Poucas coisas custam tão pouco. Três pães franceses. Meio pastel de feira. Não, meio pastel custa mais. Um bife a cavalo não pode custar 2,99 com frete grátis. Custa mais e vale mais.
Atiçou sua curiosidade, seu senso de oportunidade?
O valor monetário é uma parte insignificante na guerra de poder que as grandes corporações travam o tempo todo. Quando se concorda em pagar um preço não justo por algo, é certo que alguém não foi remunerado decentemente? Talvez sim, talvez não. Mas de alguma forma alguém está pagando parte dessa conta e sabe exatamente porque o faz. Sabe e planeja o lucro futuro, quando a concorrência estiver morta e o mercado estiver ávido e domesticado. Não existe almoço grátis, a conta um dia chega e provavelmente com juros.

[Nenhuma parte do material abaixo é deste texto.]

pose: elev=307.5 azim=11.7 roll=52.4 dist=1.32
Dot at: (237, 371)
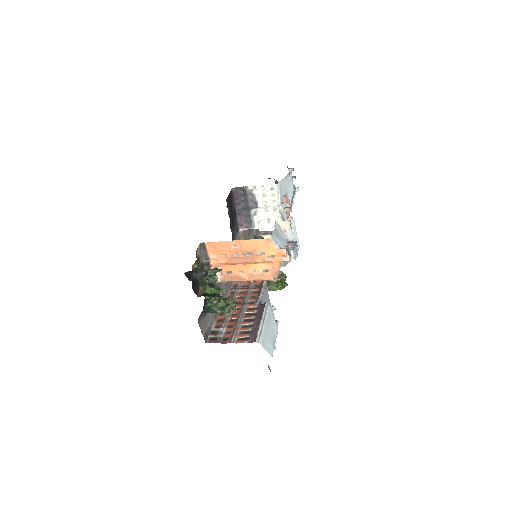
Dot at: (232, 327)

Depois do susto, servi-me de outra xícara de café. Entrei na minha cozinha com o respeito que eu sinto ser necessário, abasteci a mis-en-place com os ovos orgânicos indispensáveis, cortei cebolas, descasquei alhos, botei um feijão demolhado com calma para cozinhar, animado por folhas de louro. Quando a cozinha estava em total animação e ruidosa alegria, minha ira evaporou.
MARÍLIA GONÇALVES é escritora e cozinheira.